Podczas sesji Assessment Center, potencjalny pracownik dostaje takie zadania, które pojawiają się w codziennej pracy na stanowisku, na które aplikuje. Innymi słowy, wspomniana metoda rekrutacji polega na “symulowaniu pracy”. Z tego względu, Assessment Center wielu osobom może wydawać się ogromnym wyzwaniem. W głowach kandydatów rodzą się różnorodne pytania i obawy. Każda osoba ubiegająca się o pracę powinna jednak wiedzieć, że najważniejsze to przezwyciężyć swój lęk. Jak to zrobić? W najprostszy możliwy sposób – dowiadując się nieco więcej to tym, co tak naprawdę ją czeka. Najczęściej okazuje się, że strach ma wielkie oczy, a udział w sesji AC nie jest złem koniecznym, ale ciekawym i budującym doświadczeniem.
Jakie wyzwania można dostać podczas takiego spotkania? Są trzy podstawowe typy zadań: in basket, czyli “koszyk zadań”, case study, czyli “studium przypadku” oraz fact finding, czyli “poszukiwanie faktów”. Większość ze wspomnianych zadań polega na analizowaniu firmowych dokumentów oraz zajmowanie się różnymi zagadnieniami na ich podstawie. Przykładowo, w pierwszym typie zadań trzeba podjąć konkretną decyzję, w drugim przeanalizować sytuację biznesową firmy, a w trzecim znaleźć przyczyny problemów. Kandydat może także otrzymać zadanie polegające na przeprowadzeniu prezentacji lub spotkaniu z zespołem – w pierwszym przypadku wciela się on więc w rolę mówcy, a w drugim w mentora (żeby sprawdzić kompetencje menedżerskie).
W grupie, indywidualnie, albo w parach
Jeszcze innym typem zadań, które można spotkać podczas sesji AC, są ćwiczenia w parach, w grupie lub indywidualnie. Te pierwsze odbywają się zazwyczaj pomiędzy kandydatem a podstawionym aktorem. Taka “rozmowa w cztery oczy” polega zwykle na tym, by osoba ubiegająca się o pracę potrafiła na przykład przeprowadzić rozmowę dyscyplinarną z krnąbrnym pracownikiem. Wśród zadań grupowych znajdują się m.in. takie, w których grupa musi podjąć wspólną decyzję w jakiejś kwestii albo takie, w których każdy uczestnik wciela się na chwilę w przełożonego i rozwiązuje jakiś problem.
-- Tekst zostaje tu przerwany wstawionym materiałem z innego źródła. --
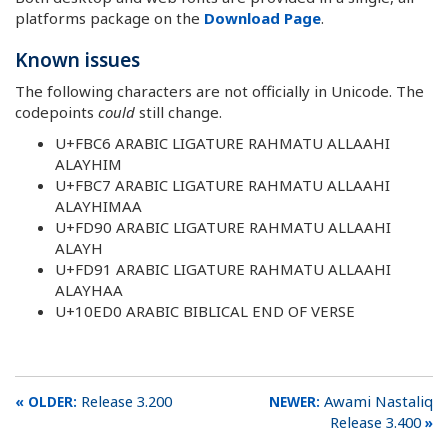
platforms package on the
Download Page
.
Known issues
The following characters are not officially in Unicode. The
codepoints
could
still change.
U+FBC6 ARABIC LIGATURE RAHMATU ALLAAHI
ALAYHIM
U+FBC7 ARABIC LIGATURE RAHMATU ALLAAHI
ALAYHIMAA
U+FD90 ARABIC LIGATURE RAHMATU ALLAAHI
ALAYH
U+FD91 ARABIC LIGATURE RAHMATU ALLAAHI
ALAYHAA
U+10ED0 ARABIC BIBLICAL END OF VERSE
Release 3.200
Awami Nastaliq
Release 3.400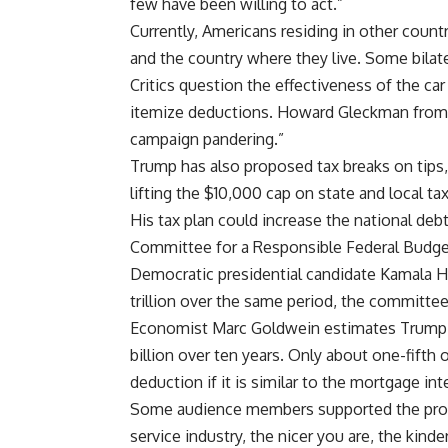
few have been willing to act.”
Currently, Americans residing in other coun
and the country where they live. Some bilate
Critics question the effectiveness of the ca
itemize deductions. Howard Gleckman from
campaign pandering.”
Trump has also proposed tax breaks on tips, 
lifting the $10,000 cap on state and local t
His tax plan could increase the national debt
Committee for a Responsible Federal Budge
Democratic presidential candidate Kamala Ha
trillion over the same period, the committe
Economist Marc Goldwein estimates Trump’s
billion over ten years. Only about one-fifth 
deduction if it is similar to the mortgage in
Some audience members supported the proposa
service industry, the nicer you are, the kinde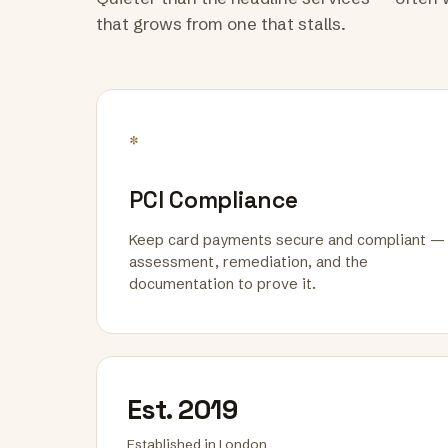
that grows from one that stalls.
*
PCI Compliance
Keep card payments secure and compliant —
assessment, remediation, and the
documentation to prove it.
Est. 2019
Established in London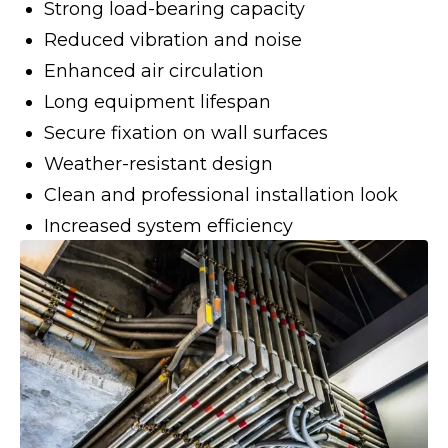
Strong load-bearing capacity
Reduced vibration and noise
Enhanced air circulation
Long equipment lifespan
Secure fixation on wall surfaces
Weather-resistant design
Clean and professional installation look
Increased system efficiency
Celem sesji AC jest sprawdzenie kompetencji i cech osobowości kandydatów “na żywo”, w czasie rzeczywistego działania, a nie, tak jak chce tradycja, podczas rozmowy kwalifikacyjnej, gdzie liczy się jedynie deklaracja osób ubiegających się o pracę. Metoda Assessment Center jest znacznie bardziej skuteczna i zaczyna być w Polsce coraz bardziej popularna.